• [Task brief]: Leave out the pictures and transcribe every entry below exactly.
── Data extracts ──
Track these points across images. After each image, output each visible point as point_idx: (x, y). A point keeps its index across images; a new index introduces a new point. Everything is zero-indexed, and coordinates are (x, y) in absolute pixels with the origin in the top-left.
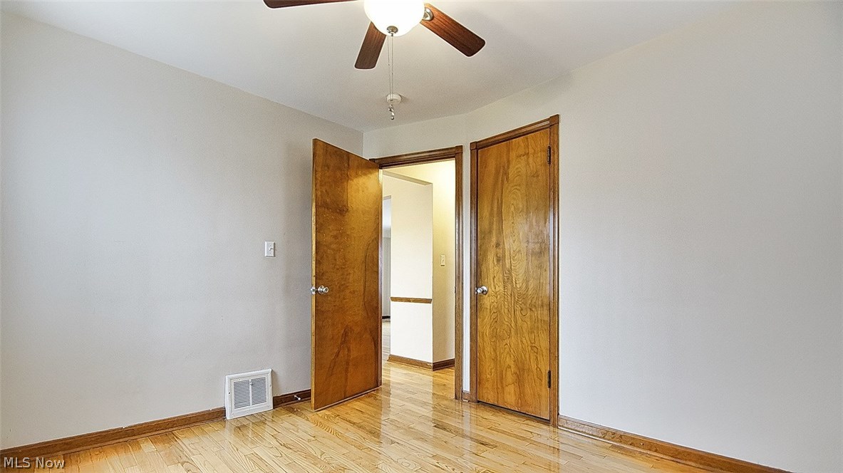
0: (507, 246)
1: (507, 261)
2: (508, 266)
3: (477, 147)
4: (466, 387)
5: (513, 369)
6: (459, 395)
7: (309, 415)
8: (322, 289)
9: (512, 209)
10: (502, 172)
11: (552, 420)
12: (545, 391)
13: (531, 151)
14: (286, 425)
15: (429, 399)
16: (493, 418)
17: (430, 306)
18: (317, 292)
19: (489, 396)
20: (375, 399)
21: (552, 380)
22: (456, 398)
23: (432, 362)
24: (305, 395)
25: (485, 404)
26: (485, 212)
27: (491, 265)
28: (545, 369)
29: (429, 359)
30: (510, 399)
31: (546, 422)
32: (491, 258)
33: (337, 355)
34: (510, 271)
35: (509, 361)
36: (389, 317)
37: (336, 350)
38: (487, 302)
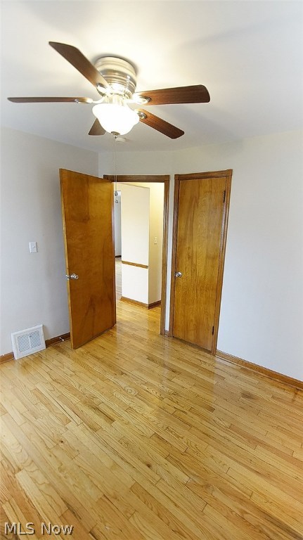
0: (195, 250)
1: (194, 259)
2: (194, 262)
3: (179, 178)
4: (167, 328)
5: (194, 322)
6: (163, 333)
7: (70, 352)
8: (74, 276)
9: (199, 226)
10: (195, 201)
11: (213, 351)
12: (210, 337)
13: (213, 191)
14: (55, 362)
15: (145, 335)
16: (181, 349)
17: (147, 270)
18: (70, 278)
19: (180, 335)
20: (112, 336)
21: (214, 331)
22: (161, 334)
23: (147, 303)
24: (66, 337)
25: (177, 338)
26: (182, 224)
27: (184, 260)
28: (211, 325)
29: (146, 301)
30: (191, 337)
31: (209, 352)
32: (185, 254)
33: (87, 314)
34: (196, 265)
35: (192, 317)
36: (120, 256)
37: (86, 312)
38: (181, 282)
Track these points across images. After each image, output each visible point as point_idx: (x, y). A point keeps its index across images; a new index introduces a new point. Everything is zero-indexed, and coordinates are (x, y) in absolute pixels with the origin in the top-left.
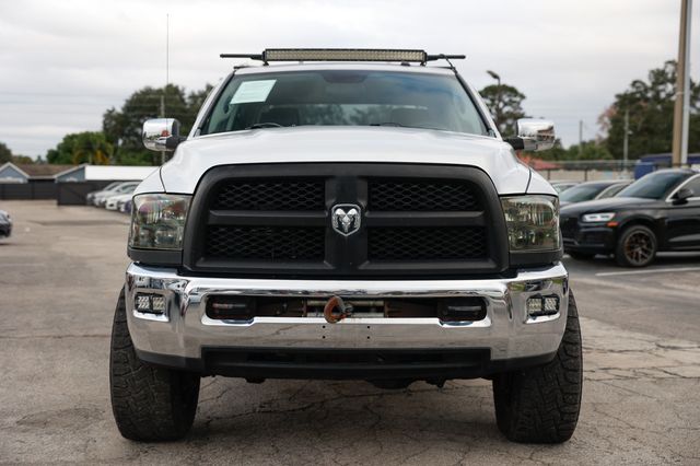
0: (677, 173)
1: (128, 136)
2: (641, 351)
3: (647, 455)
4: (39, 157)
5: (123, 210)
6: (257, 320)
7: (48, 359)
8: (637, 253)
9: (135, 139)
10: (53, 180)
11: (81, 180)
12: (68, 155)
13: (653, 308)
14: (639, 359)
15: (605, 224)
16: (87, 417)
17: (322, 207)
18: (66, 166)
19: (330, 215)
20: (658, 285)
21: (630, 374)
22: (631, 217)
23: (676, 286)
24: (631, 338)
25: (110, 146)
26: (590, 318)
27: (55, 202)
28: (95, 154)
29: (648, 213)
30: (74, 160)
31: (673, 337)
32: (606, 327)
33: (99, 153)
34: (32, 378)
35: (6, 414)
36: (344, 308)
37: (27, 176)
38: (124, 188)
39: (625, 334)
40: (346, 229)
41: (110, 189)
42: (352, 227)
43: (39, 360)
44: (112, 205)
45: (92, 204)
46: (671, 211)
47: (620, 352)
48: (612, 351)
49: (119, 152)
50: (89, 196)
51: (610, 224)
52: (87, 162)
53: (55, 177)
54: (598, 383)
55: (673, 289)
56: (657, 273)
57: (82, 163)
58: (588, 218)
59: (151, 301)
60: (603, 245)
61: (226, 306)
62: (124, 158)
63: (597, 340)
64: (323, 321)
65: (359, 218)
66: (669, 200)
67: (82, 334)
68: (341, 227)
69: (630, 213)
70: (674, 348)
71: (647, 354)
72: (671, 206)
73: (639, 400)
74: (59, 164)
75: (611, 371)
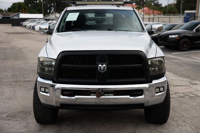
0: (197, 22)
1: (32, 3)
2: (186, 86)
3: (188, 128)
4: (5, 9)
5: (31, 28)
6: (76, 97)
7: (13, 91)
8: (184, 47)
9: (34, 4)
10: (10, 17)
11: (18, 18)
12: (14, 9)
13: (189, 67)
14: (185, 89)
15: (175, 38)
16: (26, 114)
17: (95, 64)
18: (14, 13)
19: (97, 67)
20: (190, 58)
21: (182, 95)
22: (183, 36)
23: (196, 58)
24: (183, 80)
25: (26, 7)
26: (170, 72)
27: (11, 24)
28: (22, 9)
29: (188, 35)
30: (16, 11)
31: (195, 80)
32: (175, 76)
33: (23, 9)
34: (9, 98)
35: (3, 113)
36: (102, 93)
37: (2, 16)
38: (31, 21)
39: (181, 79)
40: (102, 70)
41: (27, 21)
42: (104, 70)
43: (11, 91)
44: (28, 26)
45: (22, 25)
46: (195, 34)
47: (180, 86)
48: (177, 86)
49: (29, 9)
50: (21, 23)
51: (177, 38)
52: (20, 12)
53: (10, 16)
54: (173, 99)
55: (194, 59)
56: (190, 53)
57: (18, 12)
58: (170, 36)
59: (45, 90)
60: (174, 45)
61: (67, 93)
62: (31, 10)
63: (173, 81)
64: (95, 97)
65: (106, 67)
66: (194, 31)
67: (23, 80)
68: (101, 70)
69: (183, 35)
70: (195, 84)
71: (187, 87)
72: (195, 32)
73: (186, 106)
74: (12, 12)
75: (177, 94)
───
• [Answer]:
Track these points across images. After each image, output each visible point as point_idx: (x, y). A point keeps its index across images; a new index introduces a new point. Everything is zero-indexed, and coordinates are (x, y) in absolute pixels with the origin in the top-left.
0: (507, 246)
1: (507, 261)
2: (508, 266)
3: (477, 147)
4: (466, 387)
5: (513, 369)
6: (459, 395)
7: (309, 415)
8: (322, 289)
9: (512, 209)
10: (502, 172)
11: (552, 420)
12: (545, 391)
13: (531, 151)
14: (286, 425)
15: (429, 399)
16: (493, 418)
17: (430, 306)
18: (317, 292)
19: (489, 396)
20: (375, 399)
21: (552, 380)
22: (456, 398)
23: (432, 362)
24: (305, 395)
25: (485, 404)
26: (485, 212)
27: (491, 265)
28: (545, 369)
29: (429, 359)
30: (510, 399)
31: (546, 422)
32: (491, 258)
33: (337, 355)
34: (510, 271)
35: (509, 361)
36: (389, 317)
37: (336, 350)
38: (487, 302)
0: (195, 250)
1: (194, 259)
2: (194, 262)
3: (179, 178)
4: (167, 328)
5: (194, 322)
6: (163, 333)
7: (70, 352)
8: (74, 276)
9: (199, 226)
10: (195, 201)
11: (213, 351)
12: (210, 337)
13: (213, 191)
14: (55, 362)
15: (145, 335)
16: (181, 349)
17: (147, 270)
18: (70, 278)
19: (180, 335)
20: (112, 336)
21: (214, 331)
22: (161, 334)
23: (147, 303)
24: (66, 337)
25: (177, 338)
26: (182, 224)
27: (184, 260)
28: (211, 325)
29: (146, 301)
30: (191, 337)
31: (209, 352)
32: (185, 254)
33: (87, 314)
34: (196, 265)
35: (192, 317)
36: (120, 256)
37: (86, 312)
38: (181, 282)
Track these points across images. After each image, output each visible point as point_idx: (x, y). A point keeps its index across images; a new index introduces a new point. Everything is zero-indexed, and coordinates are (x, y) in absolute pixels with the origin in the top-left.
0: (677, 173)
1: (128, 136)
2: (641, 351)
3: (647, 455)
4: (39, 157)
5: (123, 210)
6: (257, 320)
7: (48, 359)
8: (637, 253)
9: (135, 139)
10: (53, 180)
11: (81, 180)
12: (68, 155)
13: (653, 308)
14: (639, 359)
15: (605, 224)
16: (87, 417)
17: (322, 207)
18: (66, 166)
19: (330, 215)
20: (658, 285)
21: (630, 374)
22: (631, 217)
23: (676, 286)
24: (631, 338)
25: (110, 146)
26: (590, 318)
27: (55, 202)
28: (95, 154)
29: (648, 213)
30: (74, 160)
31: (673, 337)
32: (606, 327)
33: (99, 153)
34: (32, 378)
35: (6, 414)
36: (344, 308)
37: (27, 176)
38: (124, 188)
39: (625, 334)
40: (346, 229)
41: (110, 189)
42: (352, 227)
43: (39, 360)
44: (112, 205)
45: (92, 204)
46: (671, 211)
47: (620, 352)
48: (612, 351)
49: (119, 152)
50: (89, 196)
51: (610, 224)
52: (87, 162)
53: (55, 177)
54: (598, 383)
55: (673, 289)
56: (657, 273)
57: (82, 163)
58: (588, 218)
59: (151, 301)
60: (603, 245)
61: (226, 306)
62: (124, 158)
63: (597, 340)
64: (323, 321)
65: (359, 218)
66: (669, 200)
67: (82, 334)
68: (341, 227)
69: (630, 213)
70: (674, 348)
71: (647, 354)
72: (671, 206)
73: (639, 400)
74: (59, 164)
75: (611, 371)
0: (197, 22)
1: (32, 3)
2: (186, 86)
3: (188, 128)
4: (5, 9)
5: (31, 28)
6: (76, 97)
7: (13, 91)
8: (184, 47)
9: (34, 4)
10: (10, 17)
11: (18, 18)
12: (14, 9)
13: (189, 67)
14: (185, 89)
15: (175, 38)
16: (26, 114)
17: (95, 64)
18: (14, 13)
19: (97, 67)
20: (190, 58)
21: (182, 95)
22: (183, 36)
23: (196, 58)
24: (183, 80)
25: (26, 7)
26: (170, 72)
27: (11, 24)
28: (22, 9)
29: (188, 35)
30: (16, 11)
31: (195, 80)
32: (175, 76)
33: (23, 9)
34: (9, 98)
35: (3, 113)
36: (102, 93)
37: (2, 16)
38: (31, 21)
39: (181, 79)
40: (102, 70)
41: (27, 21)
42: (104, 70)
43: (11, 91)
44: (28, 26)
45: (22, 25)
46: (195, 34)
47: (180, 86)
48: (177, 86)
49: (29, 9)
50: (21, 23)
51: (177, 38)
52: (20, 12)
53: (10, 16)
54: (173, 99)
55: (194, 59)
56: (190, 53)
57: (18, 12)
58: (170, 36)
59: (45, 90)
60: (174, 45)
61: (67, 93)
62: (31, 10)
63: (173, 81)
64: (95, 97)
65: (106, 67)
66: (194, 31)
67: (23, 80)
68: (101, 70)
69: (183, 35)
70: (195, 84)
71: (187, 87)
72: (195, 32)
73: (186, 106)
74: (12, 12)
75: (177, 94)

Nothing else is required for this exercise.